Well, that's a great start, We have a linux VM with the correct nvidia grid drivers installed and we can see the A40 vGPU passed through from the underlying cluster.

From here on down, the setup is quite specific.  You can see why devops and containers are the way to go in the long term when building an operational platform.

But now we need the tools to work.  One gotcha is that if you try and install e.g libcuda11 from the Ubuntu repositories, it will uninstall the grid drives and install the open source drivers.  These drivers do not support the datacenter grid GPU cards. Same if you install the nvidia cuda packages from the nvidia site. In fact, nvidia do post a handy warning.  Buried deep in the Grid vGPU User Guide.

So we need to grab the runfile package and install that.

wget https://developer.download.nvidia.com/compute/cuda/11.2.0/local_installers/cuda_11.2.0_460.27.04_linux.run
sudo sh cuda_11.2.0_460.27.04_linux.run

This gives you the option to skip the drivers.

Let that complete and note the output. the cuda-11-2.conf files appears to be in the right place.

Now we just need to give it a thrash.  All the cool kids use Tensorflow and Keras right?

Lets install a few extra packages

sudo apt install graphviz libgl1-mesa-glx libhdf5-dev openmpi-bin python3-pip

And then install some pip packages (numpy, h5py, scipy tensorflow, keras) as local user.

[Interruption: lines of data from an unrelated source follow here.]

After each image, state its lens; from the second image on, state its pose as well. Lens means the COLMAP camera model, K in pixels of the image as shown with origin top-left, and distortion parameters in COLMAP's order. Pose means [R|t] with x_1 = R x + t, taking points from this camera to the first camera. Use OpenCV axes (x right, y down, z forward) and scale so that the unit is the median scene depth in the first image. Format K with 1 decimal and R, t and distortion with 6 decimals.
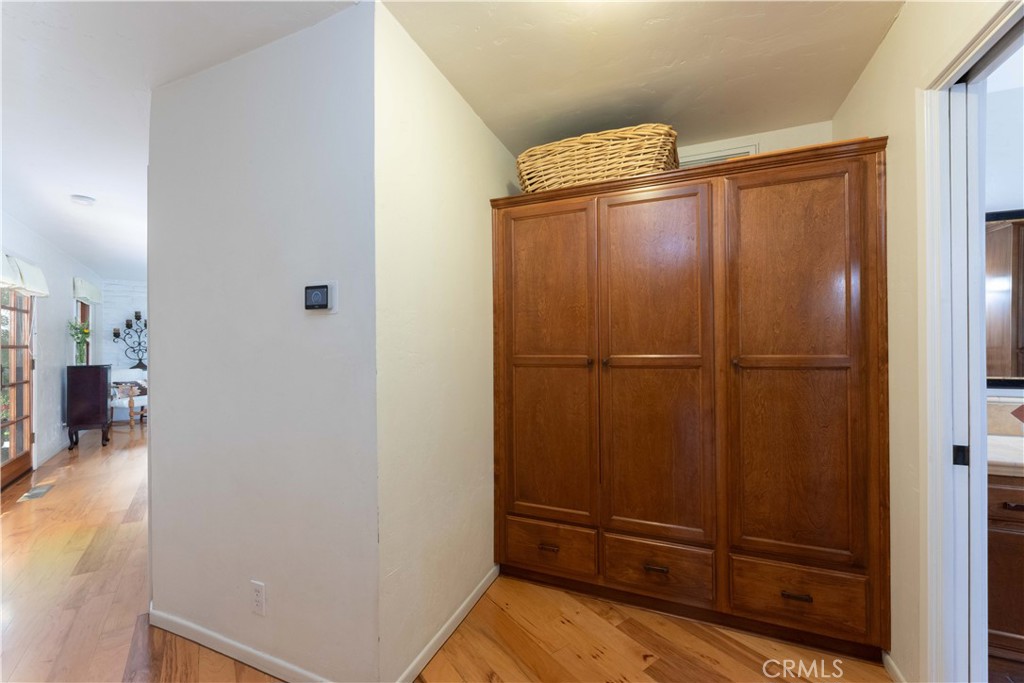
lens RADIAL K [[417.0, 0, 505.6], [0, 417.0, 346.3], [0, 0, 1]] dist [0.002454, 0.000101]
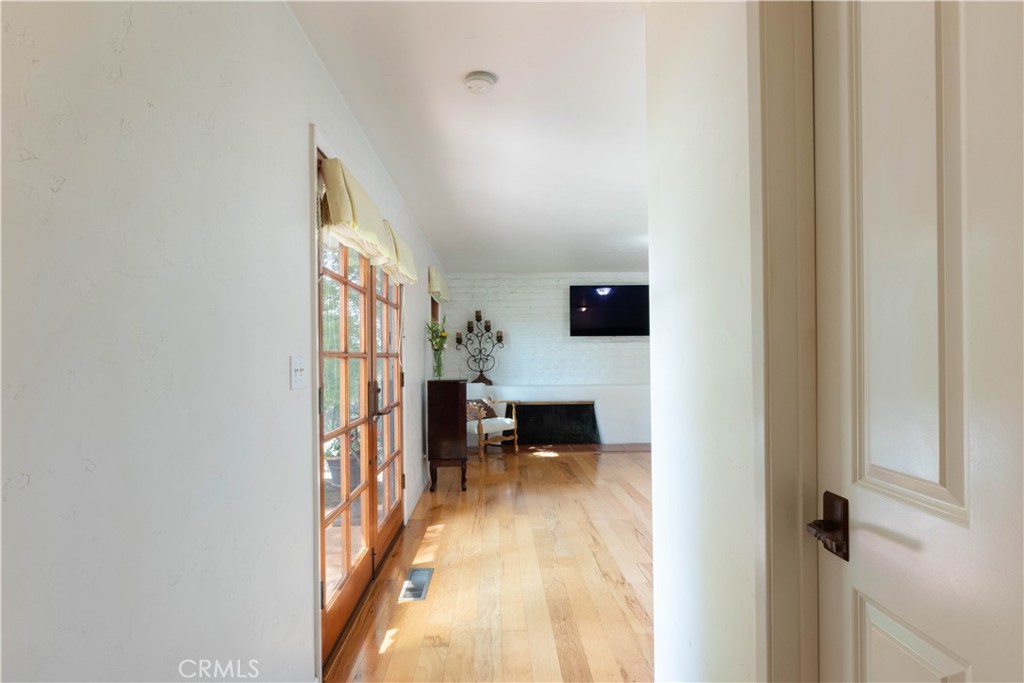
lens RADIAL K [[515.6, 0, 508.4], [0, 515.6, 358.2], [0, 0, 1]] dist [-0.000331, 0.000000]
pose [[0.829098, -0.004931, -0.559082, -0.317968], [0.010208, 0.999928, 0.006320, 0.001784], [0.559010, -0.010947, 0.829089, 0.241472]]
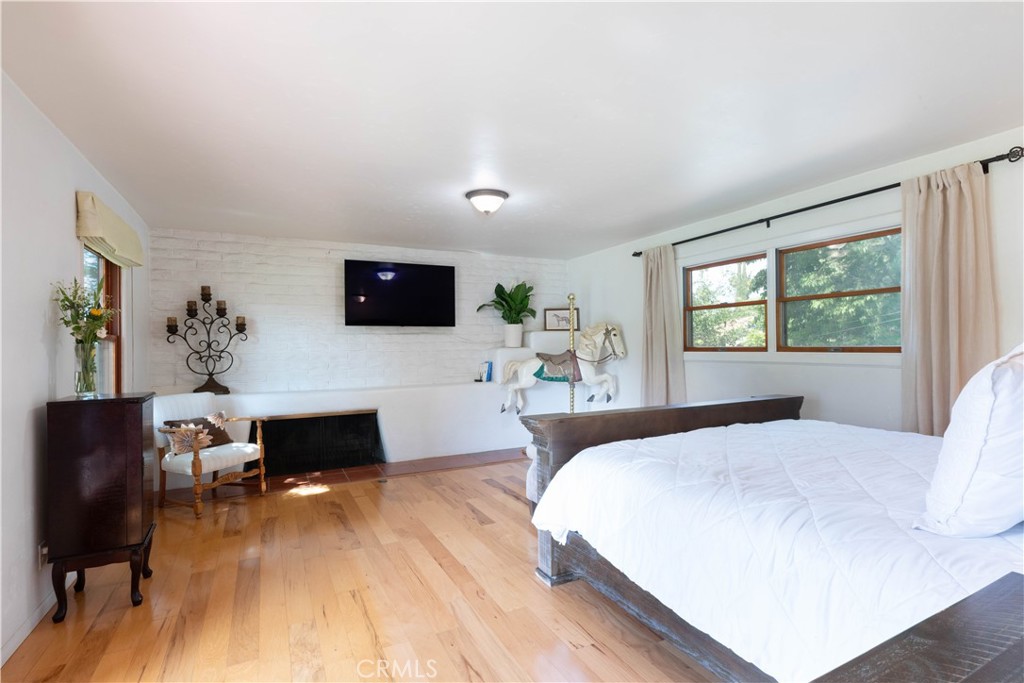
lens RADIAL K [[475.7, 0, 498.9], [0, 475.7, 345.6], [0, 0, 1]] dist [-0.004527, -0.000768]
pose [[0.986487, -0.011949, -0.163401, -0.449799], [0.011264, 0.999923, -0.005122, 0.002319], [0.163450, 0.003212, 0.986546, 0.504041]]
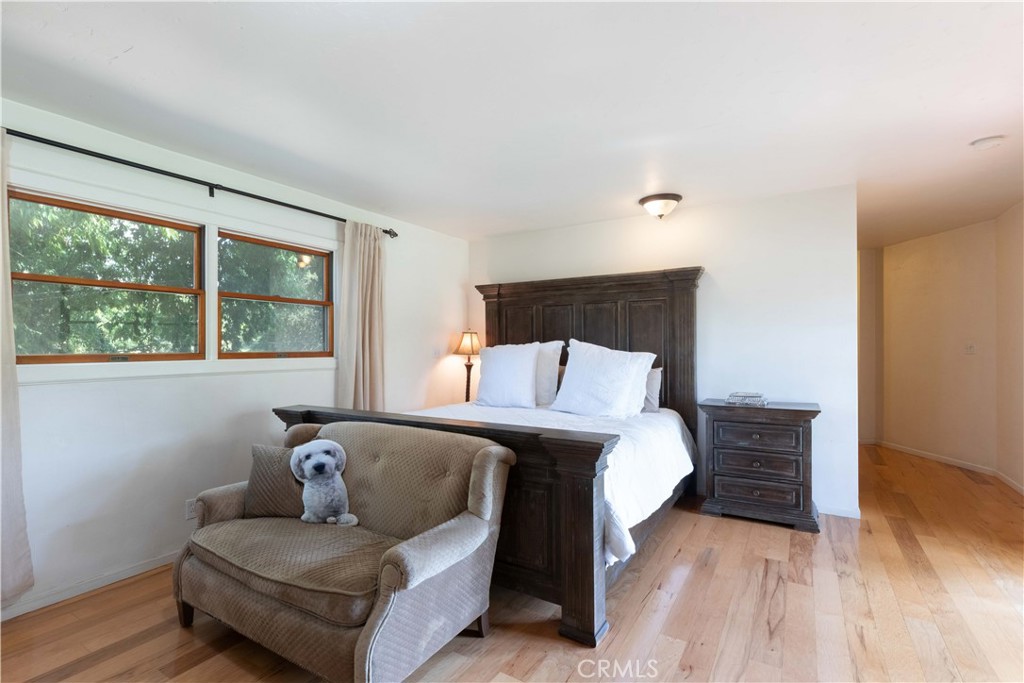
lens RADIAL K [[476.4, 0, 495.7], [0, 476.4, 352.4], [0, 0, 1]] dist [-0.001501, -0.000463]
pose [[-0.371837, -0.012844, 0.928209, -0.753279], [0.000233, 0.999903, 0.013930, -0.002341], [-0.928298, 0.005396, -0.371798, 1.091333]]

The nvidia-tensorrt need a bit of hand holding and the nvidia-pyindex and we need to force back to 7.x version

My Keras training info comes from here.  But that docker image is 5 years old.   I just want to compare the new platform against our older dev platforms.

Training took ~11 seconds.  

This is faster than the a high end graphics card, and this vGPU is on a par with the last generation (P4o 24GB/3840 cuda cores/Training 20s) when I last ran the test with access to the full hardware.

So the vGPU offering, while having less memory (8GB), it has 3 times the CUDA cores 10752 and training takes almost half the time.   I'd call that a win.